◆ Items from a dataset ◆
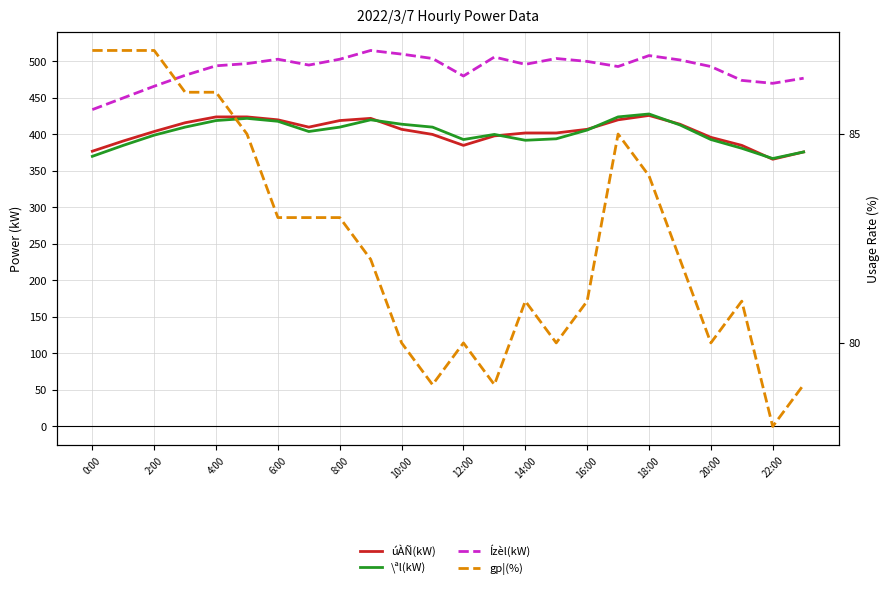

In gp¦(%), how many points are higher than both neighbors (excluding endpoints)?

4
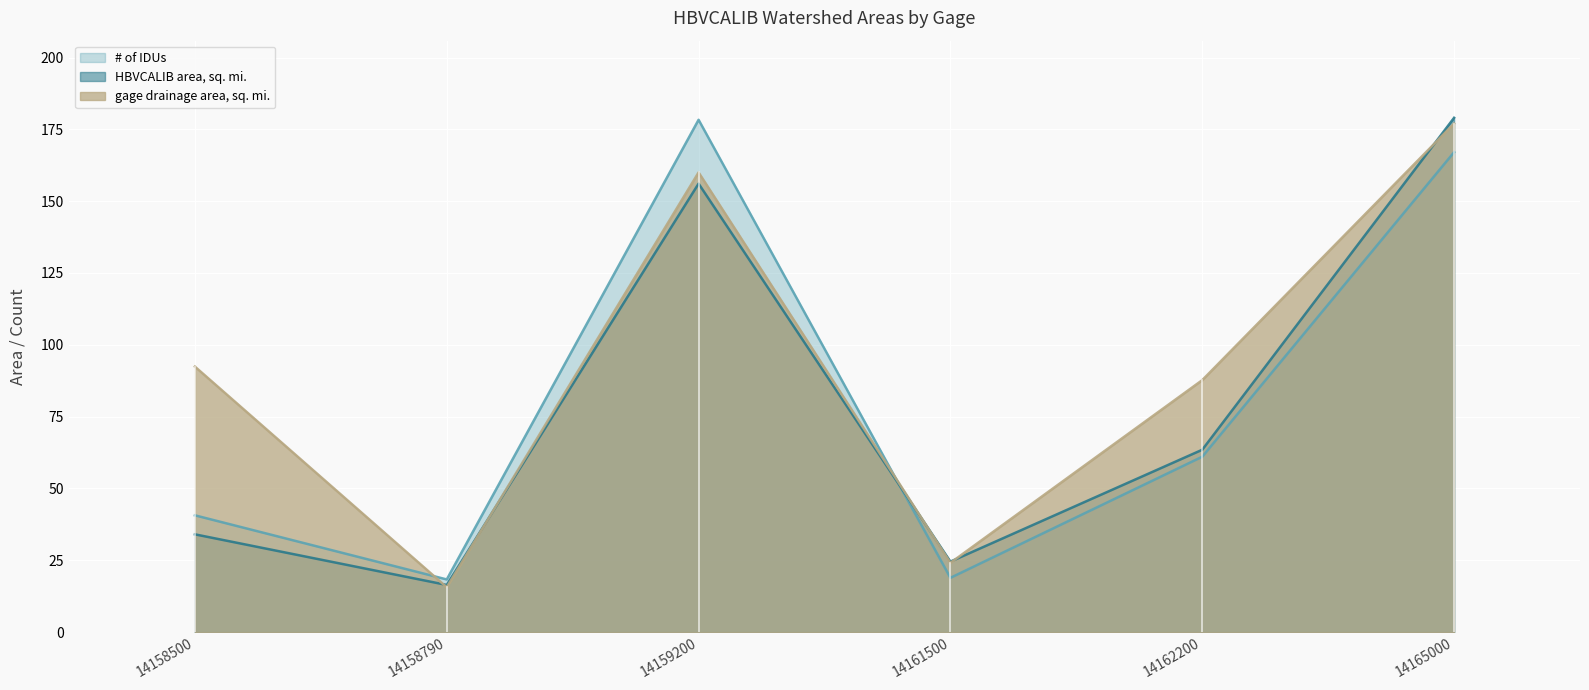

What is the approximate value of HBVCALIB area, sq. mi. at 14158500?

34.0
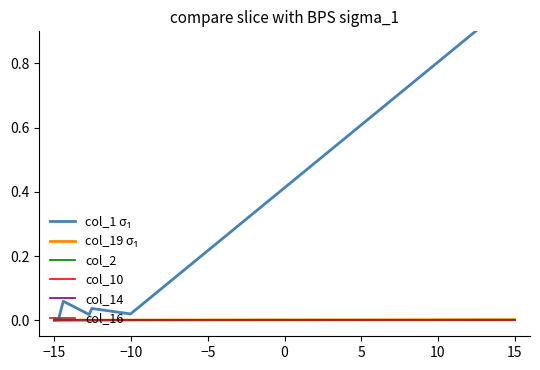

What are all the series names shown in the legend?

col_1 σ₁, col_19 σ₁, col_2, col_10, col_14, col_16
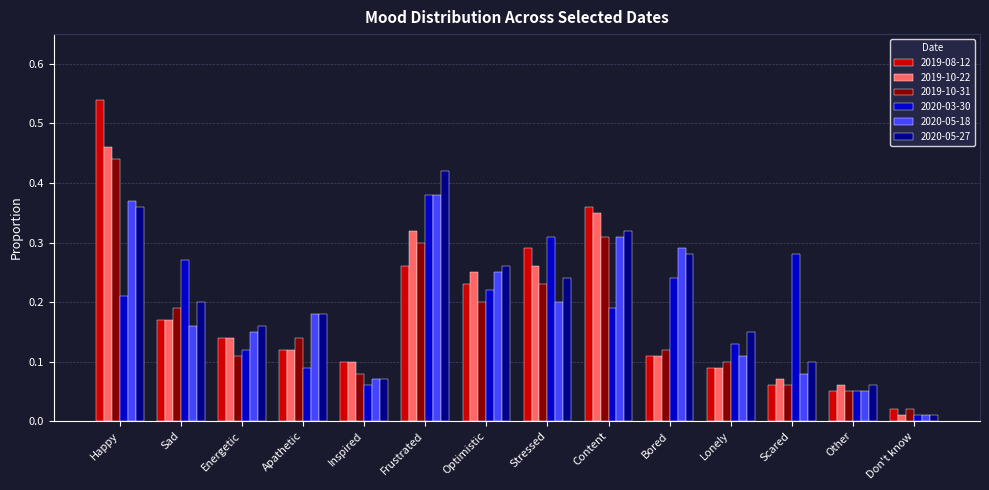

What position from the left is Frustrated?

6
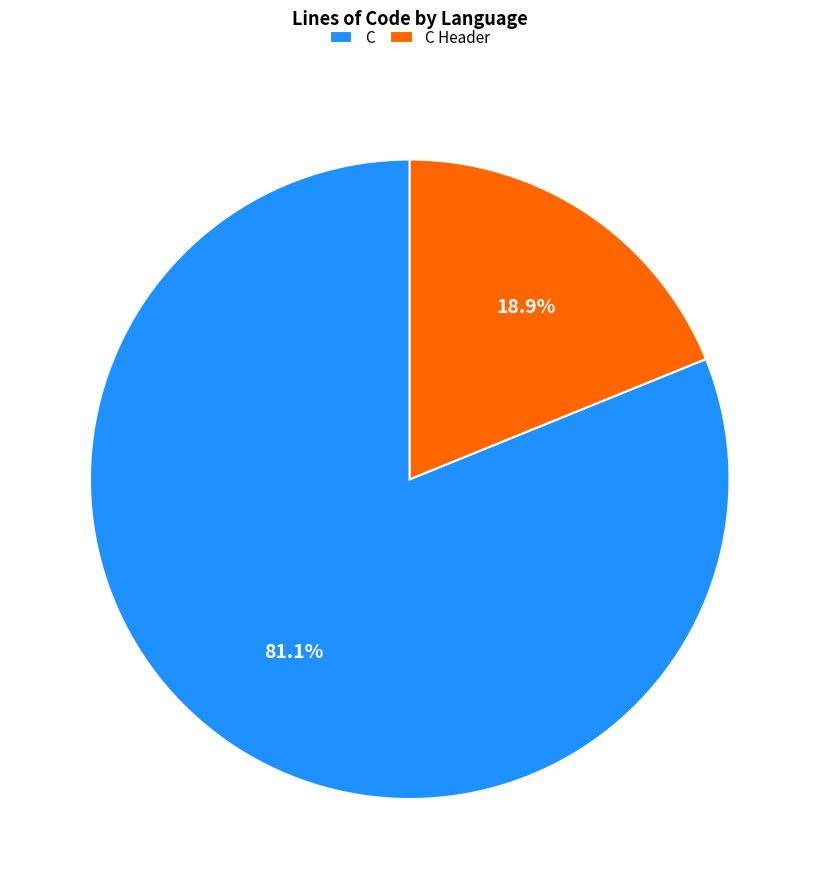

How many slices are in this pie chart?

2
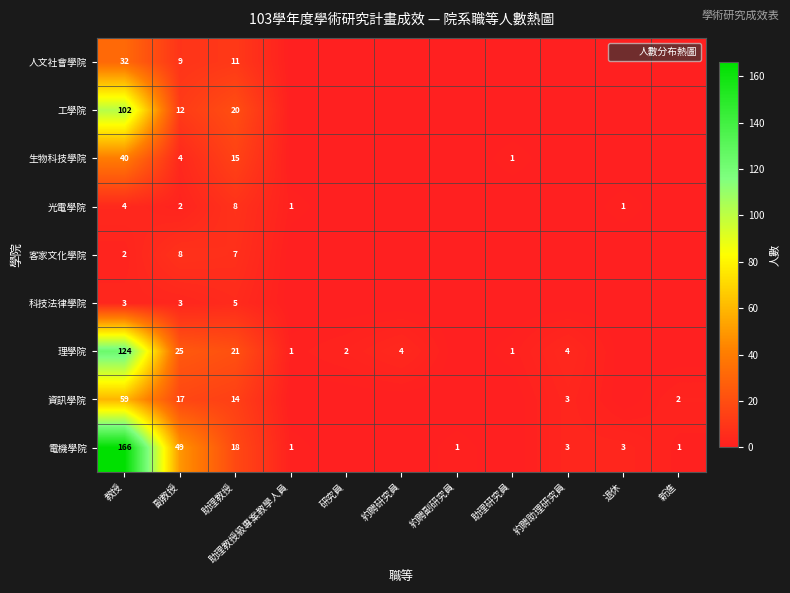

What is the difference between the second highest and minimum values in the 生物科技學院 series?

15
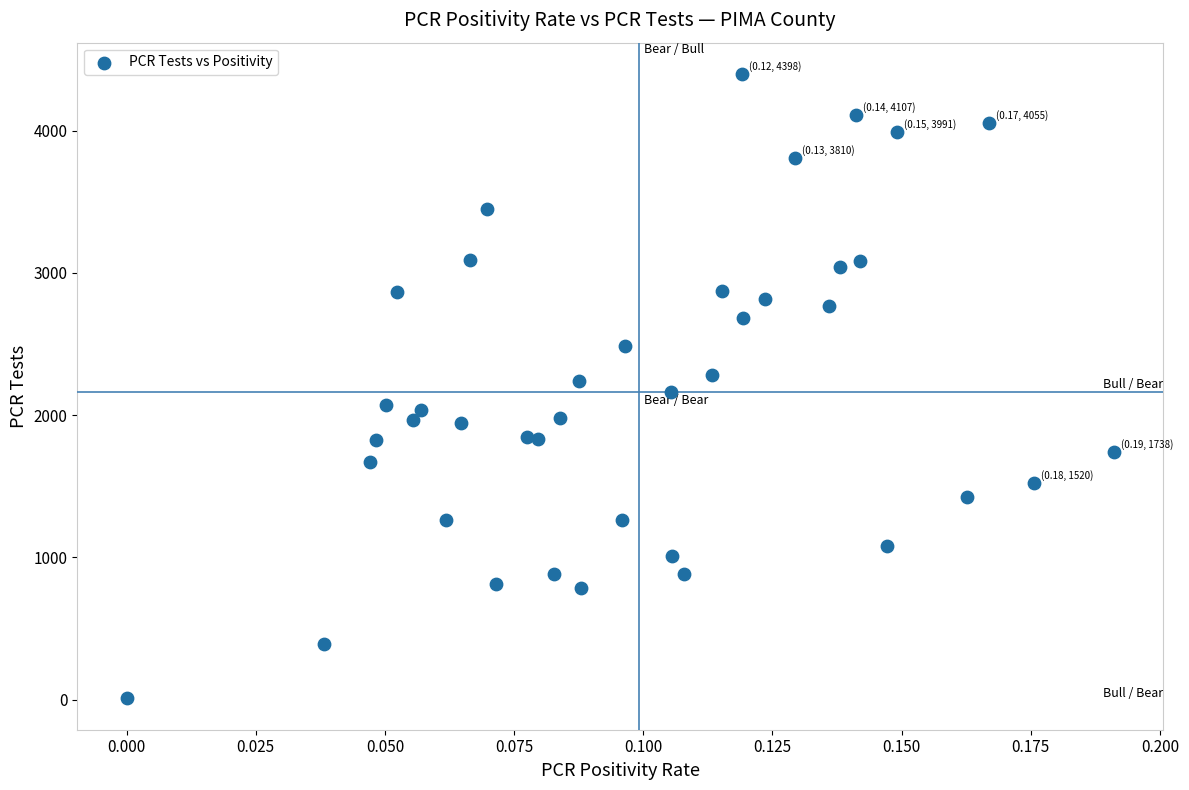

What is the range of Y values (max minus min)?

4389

◆ YOUR OBJECTIVE ◆
Copy the lines word for word, starting at the line that contains "What are all" and ending with the last line. Leave the pictures out of your copy.

◆ EXERCISE RESULT ◆
What are all the series names shown in the legend?

col_1 σ₁, col_19 σ₁, col_2, col_10, col_14, col_16

What position from the left is Frustrated?

6

How many slices are in this pie chart?

2

What is the difference between the second highest and minimum values in the 生物科技學院 series?

15

What is the range of Y values (max minus min)?

4389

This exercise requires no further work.